## TASK STATEMENT
From the data below, return all lines holding the string "ankle".
-------- RECORD EXCERPTS
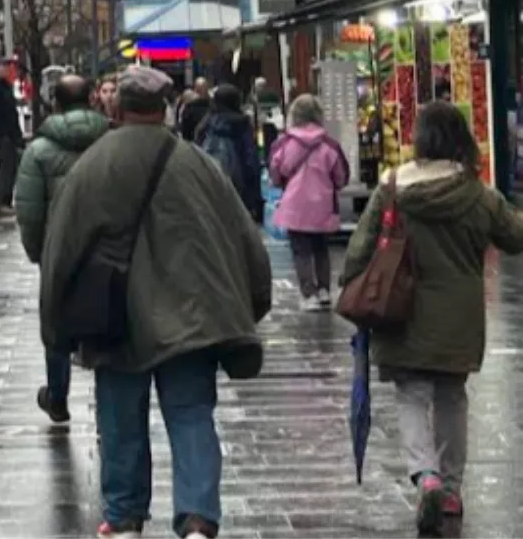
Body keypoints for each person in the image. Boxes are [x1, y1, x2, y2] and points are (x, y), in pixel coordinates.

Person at [39, 65, 272, 539]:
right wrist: (254, 300)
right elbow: (244, 237)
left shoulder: (92, 167)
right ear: (163, 109)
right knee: (191, 414)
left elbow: (59, 249)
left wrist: (54, 325)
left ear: (117, 109)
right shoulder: (198, 163)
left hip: (116, 317)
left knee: (120, 416)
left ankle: (124, 516)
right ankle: (198, 517)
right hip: (192, 316)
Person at [341, 101, 523, 535]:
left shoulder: (392, 187)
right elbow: (514, 237)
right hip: (458, 319)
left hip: (401, 313)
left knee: (411, 394)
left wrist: (353, 289)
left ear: (421, 139)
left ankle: (426, 477)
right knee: (451, 397)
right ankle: (453, 488)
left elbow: (359, 252)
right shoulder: (478, 193)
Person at [14, 74, 110, 424]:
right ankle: (108, 398)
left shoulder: (39, 152)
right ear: (93, 100)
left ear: (54, 104)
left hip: (59, 250)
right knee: (110, 321)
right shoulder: (112, 143)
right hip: (109, 248)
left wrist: (40, 251)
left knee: (56, 325)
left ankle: (57, 396)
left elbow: (29, 211)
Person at [267, 95, 350, 311]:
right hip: (323, 206)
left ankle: (308, 293)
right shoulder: (329, 146)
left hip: (295, 206)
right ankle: (324, 290)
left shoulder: (284, 144)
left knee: (300, 250)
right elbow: (341, 177)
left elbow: (276, 172)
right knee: (321, 248)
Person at [196, 84, 263, 221]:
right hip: (238, 189)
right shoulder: (242, 124)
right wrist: (255, 200)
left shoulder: (205, 124)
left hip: (209, 186)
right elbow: (250, 161)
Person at [0, 60, 25, 212]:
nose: (6, 70)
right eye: (3, 67)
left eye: (7, 68)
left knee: (10, 168)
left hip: (10, 135)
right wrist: (2, 133)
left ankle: (6, 199)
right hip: (5, 136)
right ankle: (3, 201)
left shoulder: (6, 87)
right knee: (6, 168)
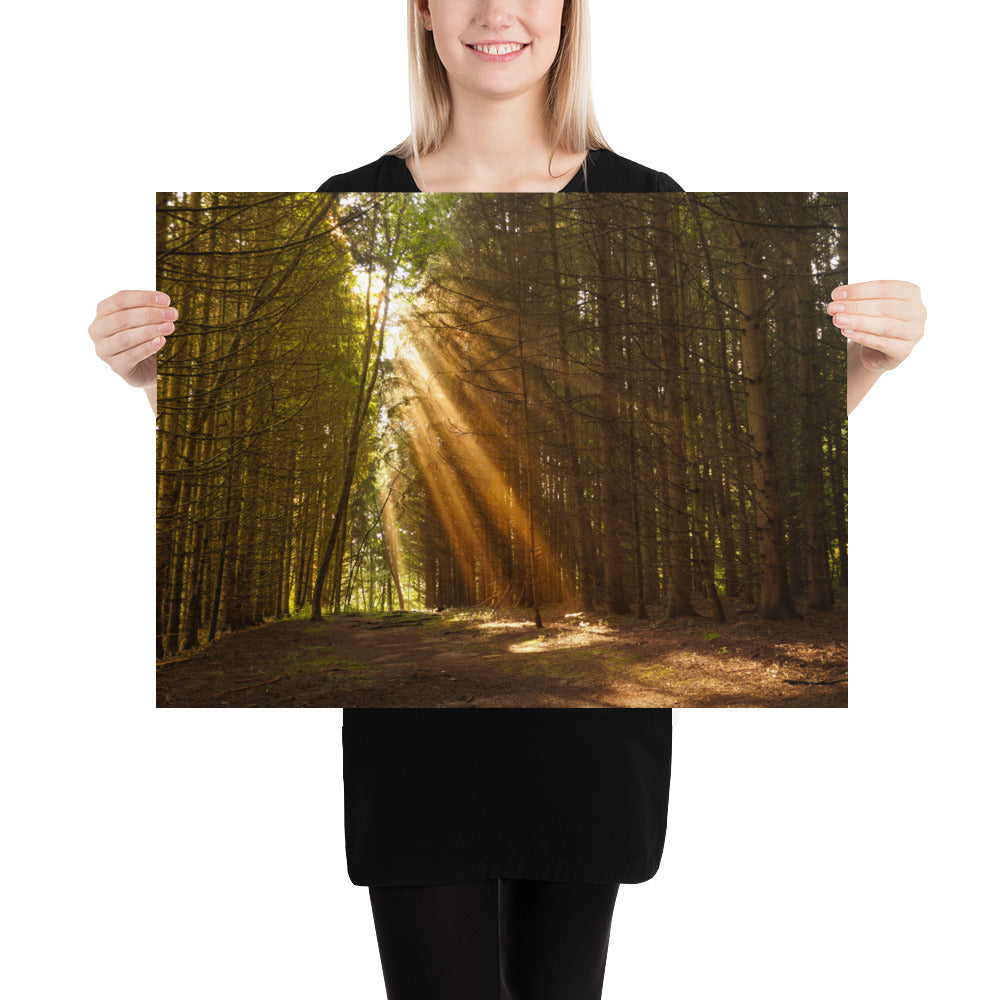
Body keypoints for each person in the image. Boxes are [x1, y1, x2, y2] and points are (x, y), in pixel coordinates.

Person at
----------------
## FINISHED EXERCISE
left ankle: (124, 516)
right ankle: (198, 517)
left ankle: (426, 477)
right ankle: (453, 488)
right ankle: (108, 398)
left ankle: (57, 396)
left ankle: (308, 293)
right ankle: (324, 290)
left ankle: (6, 199)
right ankle: (3, 201)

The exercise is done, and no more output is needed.